PS. I don't think Christian gets much of an income from FQXi. He lives in Oxford where he earns his living teaching Englsh to foreign students. He has an email address at Wolfson college, Oxford, presumably a left-over from his post-doc days there long ago; and a six years out of date home age at Perimeter Institute, Waterloo, Canada, from the time when he was a temporary guest there. In Oxford they think he has a PI affiliation, and vice versa.

Your comment, Lubos, about political correctness and his Asian origin is misplaced. Joy Christian is well educated (but not in maths, I'm afraid), he is well read, in some ways rather intelligent, a very likeable person... until you raise doubts about his genius.

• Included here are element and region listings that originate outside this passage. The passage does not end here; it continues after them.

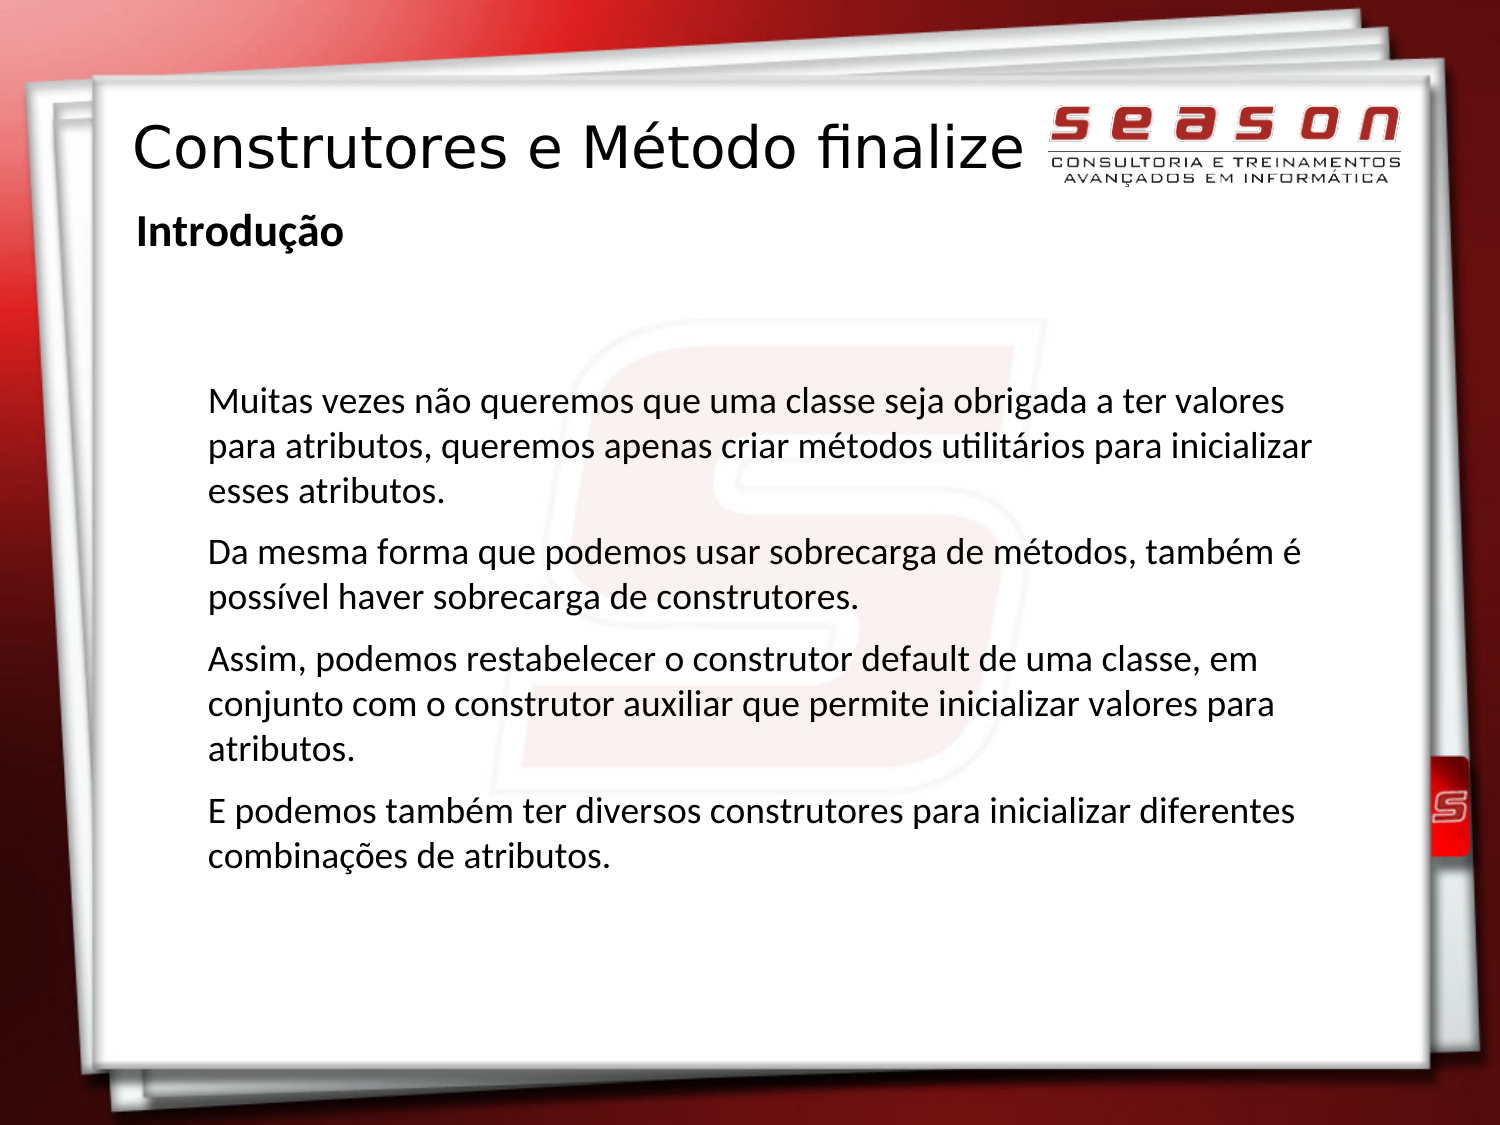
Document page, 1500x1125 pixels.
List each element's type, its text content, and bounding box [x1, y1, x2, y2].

text_box Muitas vezes não queremos que uma classe seja obrigada a ter valores para atributos, queremos apenas criar métodos utilitários para inicializar esses atributos. Da mesma forma que podemos usar sobrecarga de métodos, também é possível haver sobrecarga de construtores. Assim, podemos restabelecer o construtor default de uma classe, em conjunto com o construtor auxiliar que permite inicializar valores para atributos. E podemos também ter diversos construtores para inicializar diferentes combinações de atributos. [207, 353, 1328, 899]
picture [0, 0, 1500, 1125]
title Construtores e Método finalize [118, 33, 1394, 257]
text_box Introdução [119, 200, 1240, 256]
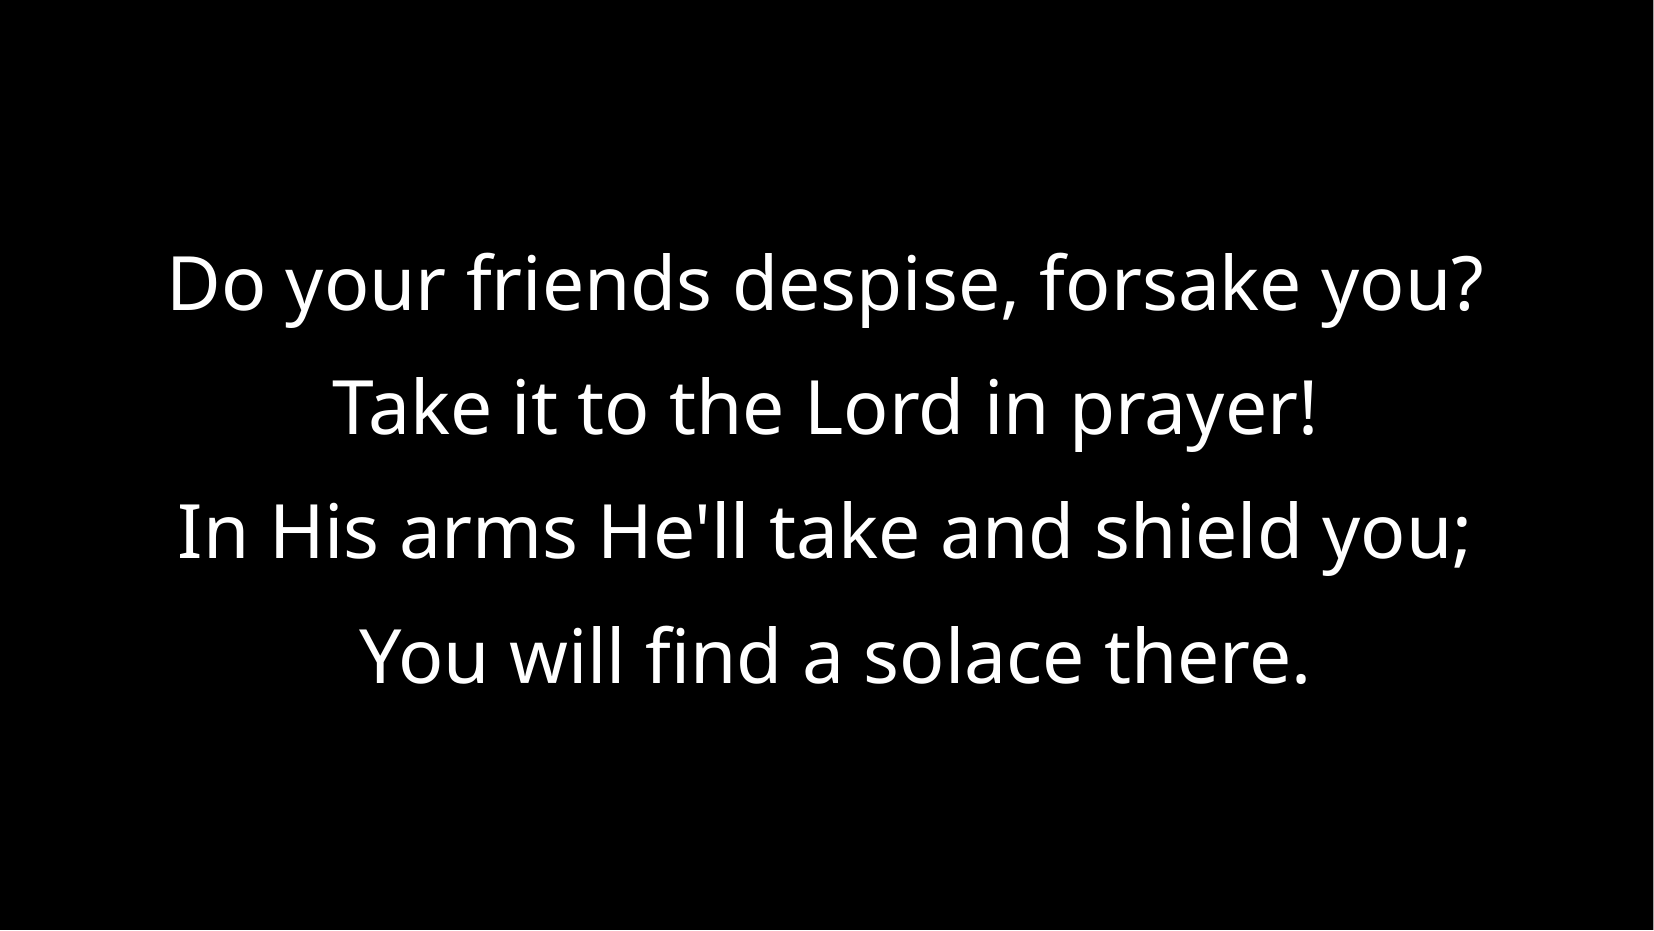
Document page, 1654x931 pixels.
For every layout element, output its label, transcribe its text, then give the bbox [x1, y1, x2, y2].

list Do your friends despise, forsake you? Take it to the Lord in prayer! In His arms He'll take and shield you; You will find a solace there. [0, 230, 1654, 922]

I recommend the book "Why people believe weird things" by Michael Shermer, founder of the Sceptics Society. In particular, the most intelligent people are most able to believe the weirdest things, since they can come up with the cleverest reasons to fool themselves. Especially if they are the self confident type who think their success is due to their own qualities and that they don't need to ponder on criticism from others.

reader Luboš Motl said...

Thanks for your explanations on Doob's specialization and Joy's income, Richard!

reader MartinMusatov said...

You are right as I said explain to them any academic or scientist who is vocal about an area of science for an extended period of time, but fails to provide you with a specific reason why the research is important and has the potential to help the average person, you should be suspicious. However, if a researcher explains how their study aims to make life better for people and by this I mean all peoople, then support him. "Ring the bell, amen." "After all he was the one who said to mine beloved "What good is a bell, if there is no one there to ring it?"